Pennsylvania’s restaurant restrictions are sustained
Pennsylvania’s House of Representatives failed by two votes to override Gov. Tom Wolf’s veto of a measure that prevented the state from lowering restaurants’ indoor service limits below 50% of capacity. The legislation, passed by wide margins in both the House and the state Senate, would have also opened a way for establishments abiding by recommended safety protocols to raise their indoor seating limits, and removed the requirement that alcohol could only be sold for onsite consumption if it was ordered with food.

The legislation had been championed by the state’s restaurant industry.

“The failure to pass HB 2513 is devastating to the long-term survival of the restaurant, private event, and lodging industries,” John Longstreet, CEO of the Pennsylvania Restaurant and Lodging Association, said in a prepared response to the failed veto override. “While the PRLA is grateful to the legislators who stood firm with the industry, we are incredibly disappointed in those who succumbed to misinformation and pressure from the Wolf administration and chose to change their votes.”

Chicago suspends indoor bar seating again
With infection rates soaring among young people, Chicago Mayor Lori Lightfoot announced today that her city will halt indoor service at taverns and bars that don't serve food.

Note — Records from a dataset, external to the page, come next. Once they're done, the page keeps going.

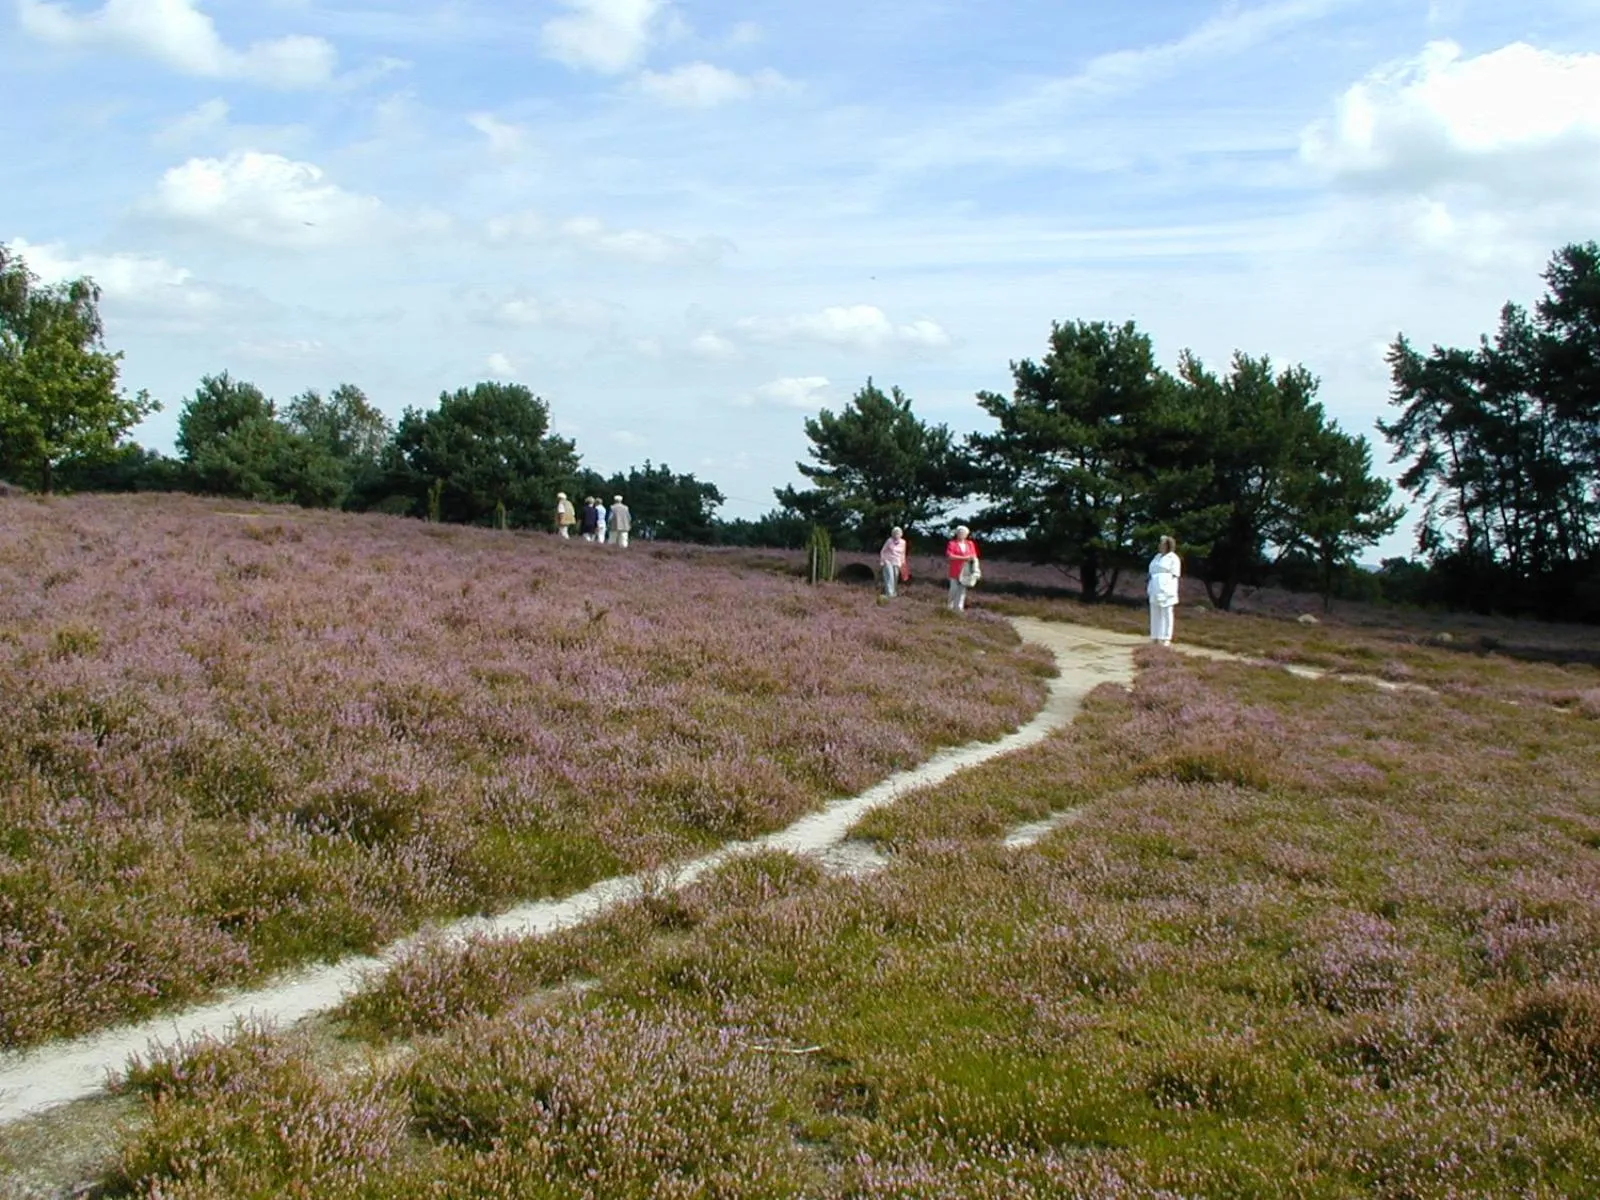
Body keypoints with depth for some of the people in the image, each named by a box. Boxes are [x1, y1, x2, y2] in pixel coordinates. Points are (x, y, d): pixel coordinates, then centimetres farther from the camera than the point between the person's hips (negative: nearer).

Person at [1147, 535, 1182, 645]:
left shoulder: (1173, 558, -4)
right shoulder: (1157, 557, 18)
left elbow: (1175, 576, -9)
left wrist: (1173, 593, -14)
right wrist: (1148, 587, 13)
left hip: (1166, 590, -8)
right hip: (1155, 590, 8)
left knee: (1166, 614, -5)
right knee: (1155, 614, 7)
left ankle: (1166, 639, -4)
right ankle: (1156, 638, 12)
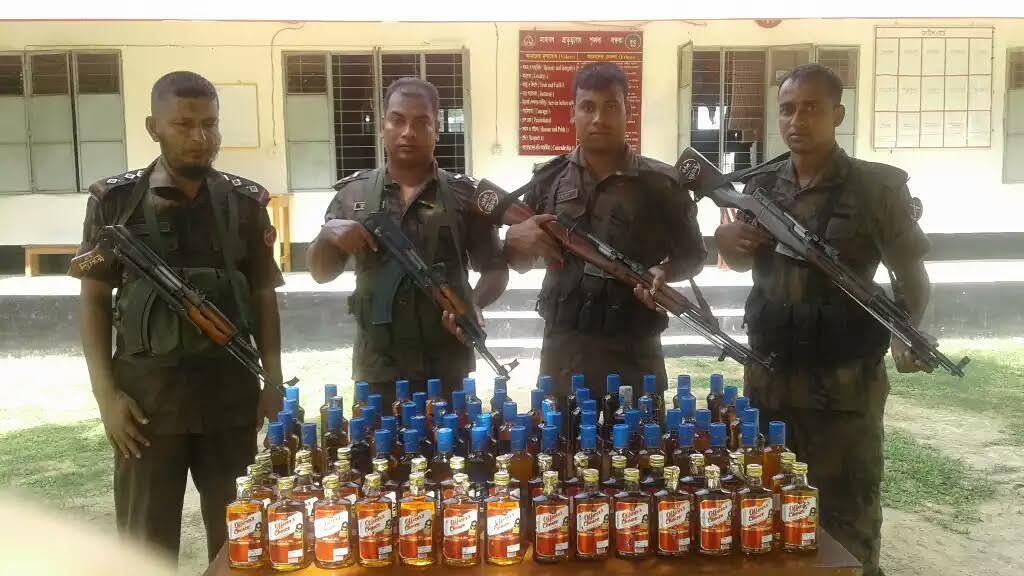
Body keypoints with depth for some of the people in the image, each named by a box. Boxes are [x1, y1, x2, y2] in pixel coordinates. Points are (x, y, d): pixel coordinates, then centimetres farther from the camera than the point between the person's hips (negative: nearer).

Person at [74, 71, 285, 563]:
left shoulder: (245, 202, 3)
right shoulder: (115, 200, -1)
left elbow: (263, 297, 7)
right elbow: (94, 301, 2)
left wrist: (273, 382, 1)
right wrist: (105, 392, -6)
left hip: (230, 388, 1)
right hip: (146, 389, -1)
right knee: (146, 542, 7)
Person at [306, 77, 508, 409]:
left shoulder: (464, 195, 0)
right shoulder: (354, 194, 3)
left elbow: (495, 269, 3)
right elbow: (320, 273, 8)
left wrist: (475, 304, -17)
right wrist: (327, 235, -12)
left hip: (448, 367, -1)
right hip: (376, 369, 1)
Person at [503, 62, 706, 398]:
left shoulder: (660, 184, -3)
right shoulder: (549, 179, 3)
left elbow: (693, 255, 7)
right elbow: (517, 261, 11)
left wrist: (664, 272, -14)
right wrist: (516, 238, -11)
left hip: (634, 354, -2)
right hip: (563, 349, 2)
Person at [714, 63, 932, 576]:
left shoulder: (875, 187, -9)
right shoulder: (761, 186, 4)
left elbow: (911, 272, 0)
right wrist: (726, 242, -3)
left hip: (844, 383, -4)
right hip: (767, 377, 5)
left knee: (845, 522, 9)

Those facilities had been permitted to use up to 25% of their indoor seating. But investigations by city health authorities found that caps on party sizes and the requirement that patrons wear masks were not being heeded. 

Lightfoot said there's no reason to lower capacity limits right now on restaurants, which are currently allowed to use 50% of their dining rooms. But "if
f we don’t see some drastic changes soon, we may have to take other measures," she said.